In Chapter 6, Song analyzes the politics of labor market reform in Japan and Korea and considers the broader theoretical and empirical implications for institutional changes in the labor market and social protection. These two countries have been identified as primary examples of coordinated market economies confronting more pressure to reform their rigid labor market institutions in an era of globalization than a liberal market economy would face. The political and economic pressure promoted a series of reforms intended to solve economic distress and intensified market competition, although each country adopted a different approach that shaped the interests and strategies of employers, workers, and policy makers.

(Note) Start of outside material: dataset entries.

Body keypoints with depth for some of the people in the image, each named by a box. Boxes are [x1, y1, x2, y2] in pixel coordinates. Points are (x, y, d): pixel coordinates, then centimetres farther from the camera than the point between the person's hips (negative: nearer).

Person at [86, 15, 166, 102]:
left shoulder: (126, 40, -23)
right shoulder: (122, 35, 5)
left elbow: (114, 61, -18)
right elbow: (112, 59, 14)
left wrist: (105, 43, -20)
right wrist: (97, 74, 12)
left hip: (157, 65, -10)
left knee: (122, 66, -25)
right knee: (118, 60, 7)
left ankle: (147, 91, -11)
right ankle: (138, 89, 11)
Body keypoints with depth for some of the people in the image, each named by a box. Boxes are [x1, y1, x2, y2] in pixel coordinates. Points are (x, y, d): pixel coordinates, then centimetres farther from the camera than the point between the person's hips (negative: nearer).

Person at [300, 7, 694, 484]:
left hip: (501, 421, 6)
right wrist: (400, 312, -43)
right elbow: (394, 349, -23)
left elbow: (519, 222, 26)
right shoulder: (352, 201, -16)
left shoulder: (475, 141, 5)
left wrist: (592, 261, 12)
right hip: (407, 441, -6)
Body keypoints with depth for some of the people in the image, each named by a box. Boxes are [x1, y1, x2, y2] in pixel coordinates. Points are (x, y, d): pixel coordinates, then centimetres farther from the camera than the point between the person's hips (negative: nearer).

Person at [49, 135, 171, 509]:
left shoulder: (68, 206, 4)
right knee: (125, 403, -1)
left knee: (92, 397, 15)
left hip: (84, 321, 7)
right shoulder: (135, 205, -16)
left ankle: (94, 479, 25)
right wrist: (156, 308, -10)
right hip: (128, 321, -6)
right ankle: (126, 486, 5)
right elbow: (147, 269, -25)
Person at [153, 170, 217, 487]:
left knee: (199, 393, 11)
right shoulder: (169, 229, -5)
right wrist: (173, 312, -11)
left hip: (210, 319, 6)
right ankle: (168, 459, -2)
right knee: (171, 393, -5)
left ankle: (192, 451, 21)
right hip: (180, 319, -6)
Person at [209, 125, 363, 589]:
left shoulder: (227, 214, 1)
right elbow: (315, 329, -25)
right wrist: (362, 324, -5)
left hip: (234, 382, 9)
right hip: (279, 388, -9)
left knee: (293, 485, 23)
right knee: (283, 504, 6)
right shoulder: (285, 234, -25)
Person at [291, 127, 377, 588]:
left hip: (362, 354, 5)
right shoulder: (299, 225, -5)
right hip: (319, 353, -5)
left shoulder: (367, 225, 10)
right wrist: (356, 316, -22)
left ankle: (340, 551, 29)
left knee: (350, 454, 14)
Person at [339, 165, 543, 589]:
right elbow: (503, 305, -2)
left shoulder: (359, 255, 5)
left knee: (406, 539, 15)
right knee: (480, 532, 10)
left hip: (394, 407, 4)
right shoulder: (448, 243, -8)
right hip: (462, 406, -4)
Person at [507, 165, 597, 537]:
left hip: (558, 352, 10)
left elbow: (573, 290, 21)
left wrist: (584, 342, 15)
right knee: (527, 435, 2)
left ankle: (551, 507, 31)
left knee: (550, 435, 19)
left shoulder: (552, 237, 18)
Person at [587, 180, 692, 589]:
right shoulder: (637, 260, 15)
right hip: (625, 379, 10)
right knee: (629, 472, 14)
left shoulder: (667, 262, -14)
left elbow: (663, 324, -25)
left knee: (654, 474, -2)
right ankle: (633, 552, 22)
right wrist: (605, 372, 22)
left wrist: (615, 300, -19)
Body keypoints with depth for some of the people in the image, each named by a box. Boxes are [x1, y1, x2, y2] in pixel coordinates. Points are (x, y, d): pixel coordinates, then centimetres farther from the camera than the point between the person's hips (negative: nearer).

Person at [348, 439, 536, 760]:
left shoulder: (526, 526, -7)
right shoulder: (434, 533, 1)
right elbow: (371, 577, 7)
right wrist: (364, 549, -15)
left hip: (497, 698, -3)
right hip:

The book provides a broad perspective on the politics of labor market reform, employment status, firm size, gender, age group, economic disparity between the workers, liberalization, and the ways in which countries deal with the pressure for labor market reform in response to global and national crises. The author realizes that structural changes (aging of society, changing composition of the workforce, and globalization) in the national political economy may cause fundamental changes in the labor market and social protections, not only in Japan and Korea, but also in other advanced industrialized countries. However, these changes may shift the institutional arrangements of the labor market themselves, and may result in new political dynamics of labor market reform in the long term. The book is highly recommended for people interested in the politics of labor market reform, and it is an invitation for future scholars and researchers to explore recent economic reform politics, and consequences and implications for national political economies. I would particularly recommend this book to readers and researchers interested in empirical methods. It is well-written, well-planned, and rich in theoretical and practical interpretation. No doubt the issues raised enrich our ideas about the politics of labor market reform in response to global and national crises.